Elina mengernyit sembari menjauhkan ponselnya dari telinga. Dia juga segera memasang senyum canggung sembari meminta maaf karena suara sang ibu terdengar keras. Saat ini dia sedang ada di dalam bus. Mobil? Fasilitas itu hanya bisa dia nikmati saat menggantikan Sean dalam beberapa meeting. Di luar itu, dia kembali menjadi karyawan biasa yang lebih memilih angkutan umum agar uangnya bisa lebih banyak disimpan.
"Ma, pelan-pelan bisa gak sih? El lagi di jalan," ujar Elina sembari menuruni bus tersebut saat berhenti di halte yang berdekatan dengan kantor tempatnya bekerja.
"Kamu sih, kenapa coba gak dikenalin ke mama?"
Masih dengan ponsel menempel di telinga, Elina men-tap kartu pengenalnya untuk membuka pintu kemudian bergegas menuju depan lift. Dia menghela napas kala pintu lift sudah lebih dulu tertutup sebelum dia tiba.
"Ma, nanti El telepon lagi ya."
"Gamau sebelum kamu kenalin cowok yang kata Damar pacar kamu itu."
Elina memutar malas matanya. Dia sudah sangat yakin Sean akan menolak keras ajakannya nanti. Dia merutuki diri karena memikirkan sebuah cara yang malah membuatnya makin terjebak dalam situasi yang tak dia inginkan. Sekarang apa yang harus dia lakukan? Bilang pada sang ibu sudah putus? Itu malah akan membuat Damar semakin mengejarnya. Lalu jika mengiyakan permintaan sang ibu? Itu malah ide yang sangat buruk. Sean sangat kejam. Mana mungkin mau membantunya yang notabene bukan siapa-siapa.

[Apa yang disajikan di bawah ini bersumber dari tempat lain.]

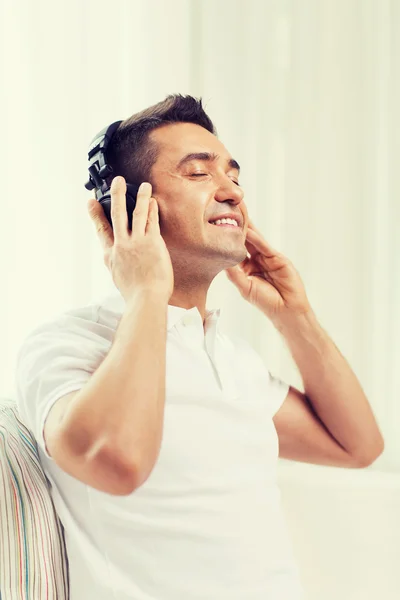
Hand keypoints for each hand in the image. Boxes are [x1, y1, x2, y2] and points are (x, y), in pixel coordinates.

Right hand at [87, 177, 173, 302]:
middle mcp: (121, 246)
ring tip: (144, 185)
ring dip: (140, 197)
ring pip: (137, 213)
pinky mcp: (152, 243)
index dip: (96, 215)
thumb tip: (115, 257)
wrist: (146, 299)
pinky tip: (153, 201)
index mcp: (111, 255)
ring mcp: (136, 243)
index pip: (101, 230)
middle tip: (116, 181)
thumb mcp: (118, 277)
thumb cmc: (135, 293)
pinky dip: (152, 210)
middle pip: (117, 215)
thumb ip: (116, 263)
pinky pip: (151, 221)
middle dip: (117, 195)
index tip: (91, 202)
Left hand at [225, 218, 311, 322]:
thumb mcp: (245, 287)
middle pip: (245, 242)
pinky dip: (257, 239)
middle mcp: (256, 261)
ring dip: (247, 229)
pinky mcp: (277, 258)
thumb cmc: (265, 301)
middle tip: (226, 213)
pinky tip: (249, 231)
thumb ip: (234, 274)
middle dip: (237, 229)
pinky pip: (265, 247)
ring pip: (255, 241)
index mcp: (246, 268)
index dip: (227, 241)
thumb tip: (221, 261)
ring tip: (237, 215)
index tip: (216, 228)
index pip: (235, 251)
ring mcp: (267, 258)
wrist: (286, 309)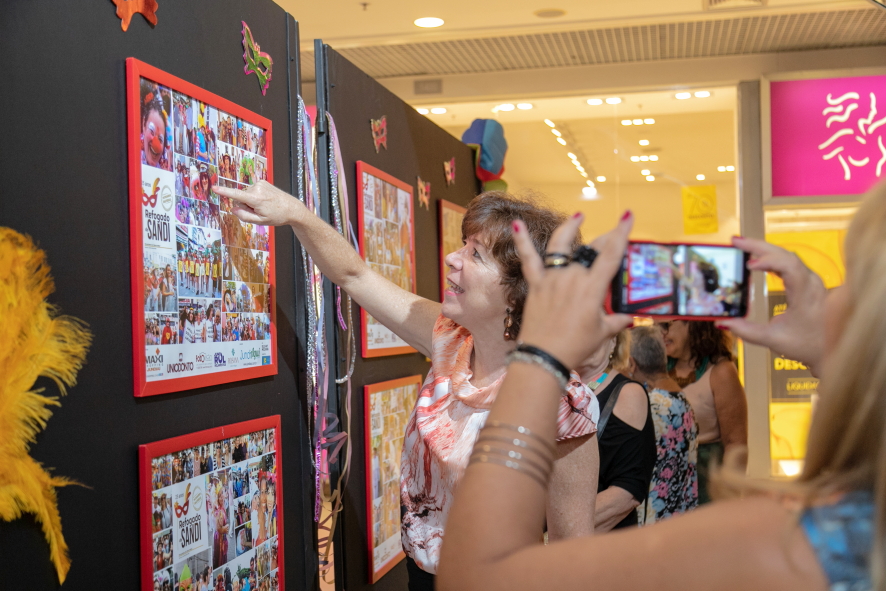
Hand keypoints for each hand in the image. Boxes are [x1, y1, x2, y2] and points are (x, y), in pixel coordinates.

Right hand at [212, 180, 304, 226]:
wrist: (292, 208)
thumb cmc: (277, 216)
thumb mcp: (260, 221)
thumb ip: (245, 216)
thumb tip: (233, 209)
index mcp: (256, 198)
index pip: (236, 195)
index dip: (224, 191)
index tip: (214, 188)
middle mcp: (257, 188)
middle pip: (241, 198)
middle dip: (246, 205)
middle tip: (260, 211)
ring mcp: (260, 183)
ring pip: (246, 194)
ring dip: (252, 201)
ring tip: (265, 206)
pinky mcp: (263, 182)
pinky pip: (252, 191)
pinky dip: (256, 196)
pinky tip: (266, 201)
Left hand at [513, 212, 633, 369]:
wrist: (544, 356)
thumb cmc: (575, 346)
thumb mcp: (601, 334)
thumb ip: (616, 321)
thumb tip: (629, 318)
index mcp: (592, 287)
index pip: (611, 254)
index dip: (621, 233)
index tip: (627, 215)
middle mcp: (572, 276)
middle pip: (590, 250)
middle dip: (604, 239)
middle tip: (613, 235)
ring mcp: (552, 278)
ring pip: (561, 247)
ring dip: (570, 229)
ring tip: (578, 217)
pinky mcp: (536, 284)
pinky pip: (528, 258)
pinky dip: (521, 240)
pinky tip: (516, 223)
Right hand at [718, 236, 825, 369]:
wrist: (832, 349)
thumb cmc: (806, 344)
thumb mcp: (774, 339)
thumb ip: (747, 331)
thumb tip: (722, 322)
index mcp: (806, 294)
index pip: (789, 266)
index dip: (768, 261)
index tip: (748, 266)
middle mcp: (810, 282)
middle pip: (785, 254)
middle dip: (759, 246)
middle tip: (735, 241)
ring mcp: (810, 280)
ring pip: (787, 255)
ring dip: (763, 248)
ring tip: (740, 244)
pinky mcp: (806, 282)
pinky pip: (788, 262)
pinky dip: (770, 257)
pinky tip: (755, 257)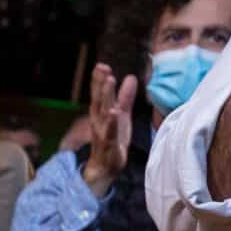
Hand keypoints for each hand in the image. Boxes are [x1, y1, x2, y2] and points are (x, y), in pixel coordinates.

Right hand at [80, 63, 136, 195]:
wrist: (107, 165)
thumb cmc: (114, 137)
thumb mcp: (122, 115)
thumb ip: (125, 97)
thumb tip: (130, 77)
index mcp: (102, 113)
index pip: (100, 94)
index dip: (100, 80)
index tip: (101, 65)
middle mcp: (99, 121)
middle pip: (100, 99)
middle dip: (101, 84)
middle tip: (103, 68)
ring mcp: (103, 132)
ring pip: (103, 112)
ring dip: (106, 97)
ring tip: (109, 82)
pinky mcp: (110, 144)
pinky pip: (110, 132)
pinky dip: (111, 122)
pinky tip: (114, 112)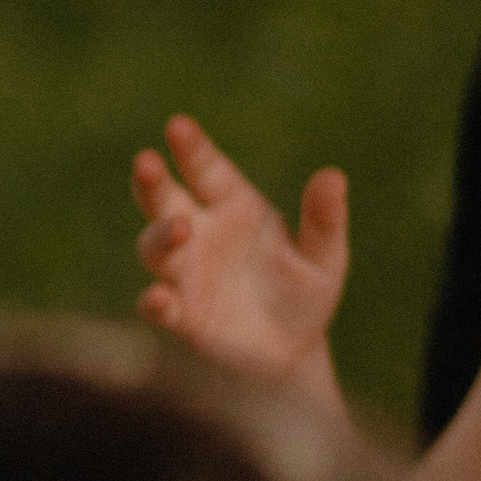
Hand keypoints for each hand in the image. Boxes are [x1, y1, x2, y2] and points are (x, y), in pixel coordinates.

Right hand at [132, 113, 348, 396]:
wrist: (292, 354)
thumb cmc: (305, 294)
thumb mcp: (324, 257)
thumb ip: (323, 220)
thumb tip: (334, 176)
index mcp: (235, 207)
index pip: (207, 170)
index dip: (191, 149)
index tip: (177, 126)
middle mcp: (201, 234)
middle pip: (165, 200)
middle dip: (152, 182)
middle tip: (146, 162)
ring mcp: (186, 274)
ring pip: (155, 247)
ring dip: (160, 236)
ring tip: (180, 229)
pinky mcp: (182, 316)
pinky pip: (160, 305)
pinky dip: (156, 302)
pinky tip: (161, 298)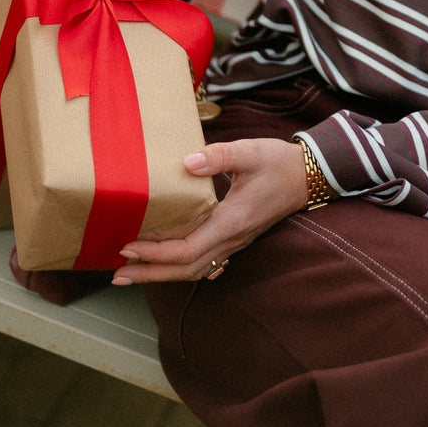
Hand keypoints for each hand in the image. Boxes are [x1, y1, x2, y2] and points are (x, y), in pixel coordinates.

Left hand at [111, 137, 309, 285]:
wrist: (309, 176)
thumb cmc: (279, 163)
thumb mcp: (251, 152)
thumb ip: (220, 155)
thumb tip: (187, 161)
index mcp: (232, 221)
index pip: (187, 250)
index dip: (155, 253)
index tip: (128, 247)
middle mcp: (232, 238)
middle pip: (186, 269)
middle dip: (151, 274)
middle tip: (118, 274)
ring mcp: (235, 241)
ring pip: (194, 269)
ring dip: (162, 273)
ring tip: (133, 272)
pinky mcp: (235, 237)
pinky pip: (203, 260)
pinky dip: (179, 264)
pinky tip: (163, 259)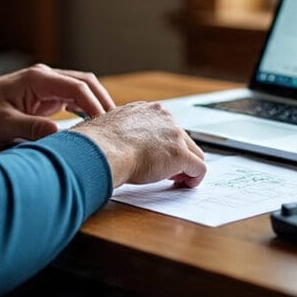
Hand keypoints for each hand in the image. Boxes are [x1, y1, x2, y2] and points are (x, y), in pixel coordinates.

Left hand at [0, 64, 115, 143]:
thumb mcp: (4, 125)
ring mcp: (47, 84)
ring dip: (96, 103)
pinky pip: (73, 97)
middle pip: (85, 82)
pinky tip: (94, 123)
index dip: (94, 105)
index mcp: (38, 79)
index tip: (105, 123)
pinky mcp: (46, 94)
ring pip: (82, 88)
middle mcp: (46, 76)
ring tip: (109, 125)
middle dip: (102, 101)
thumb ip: (32, 128)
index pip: (76, 87)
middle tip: (116, 124)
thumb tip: (58, 135)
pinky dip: (86, 107)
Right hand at [71, 101, 206, 187]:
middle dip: (178, 156)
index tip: (158, 157)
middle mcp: (163, 117)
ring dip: (187, 167)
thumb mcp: (109, 130)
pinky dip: (195, 178)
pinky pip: (199, 167)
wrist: (102, 149)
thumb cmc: (97, 143)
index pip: (165, 127)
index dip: (164, 145)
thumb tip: (108, 144)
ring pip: (193, 152)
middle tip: (171, 173)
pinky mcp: (180, 154)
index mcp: (146, 110)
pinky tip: (187, 185)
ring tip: (178, 181)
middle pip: (181, 138)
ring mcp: (174, 134)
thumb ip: (118, 134)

Jantung Elina serasa copot saat Sean tiba-tiba muncul saat pintu liftnya akan tertutup. Dia mulai merapikan rambut sembari memikirkan cara untuk mengajak Sean untuk bertemu ibunya. Bahkan, dia sampai mengacak rambutnya saat menemukan kebuntuan.
Sean yang berdiri di sampingnya, hanya bisa mengerutkan dahi. Dia memilih untuk tak mencari tahu apa masalah yang membuat wanita mungil di sampingnya seperti depresi. Lagi pula, itu bukan urusannya selama tak mengganggu pekerjaan.
Elina berdecak. Masa bodoh dengan harga dirinya atau apa. Dia lebih baik malu detik ini daripada harus menikah dengan Damar dan merasakan penderitaan seumur hidup. Bisa-bisanya gendang telinganya pecah mendengar setiap bualan yang keluar dari mulut pria itu.
"Pak ...." Kalimatnya belum selesai karena tiba-tiba pintu lift sudah terbuka. Mana mungkin dia meminta bantuan Sean di lantai tempatnya bekerja. Yang ada dia semakin menjadi bahan omongan.
"Kenapa?" tanya Sean dengan wajah datar juga nada dinginnya yang sudah sedingin antartika.
Elina tersenyum canggung kemudian menggeleng. "Gak jadi, pak."
Sean hanya memutar malas matanya kemudian berjalan menuju ruangannya. Suasana hatinya sedang begitu buruk sekarang. Memang, respon terhadap produk barunya cukup bagus. Namun, dia lebih pusing dengan keluarganya yang terus meminta bagian dari hasil keringatnya. Dia sebenarnya tak keberatan memberikan sedikit uang, tetapi untuk memberikan posisi tinggi di perusahaannya pada Bian, jelas-jelas dia takkan mau.
"Masuk," ujar Sean setelah mendengar suara ketukan. Dia mengerutkan dahi saat Elina malah menutup tirai ruangannya.
"Pak, saya butuh sedikit bantuan bapak."
"Kok sampe gitu? Kamu ...." Sean membulatkan mata kemudian menyilangkan kedua tangannya di dada. "Saya gak bisa."
Elina memukul pelan dahinya. Dia tentu tahu ke arah mana pikiran Sean saat ini. Namun, demi harga dirinya, dia tak mau orang kantor tahu. "Gak gitu pak."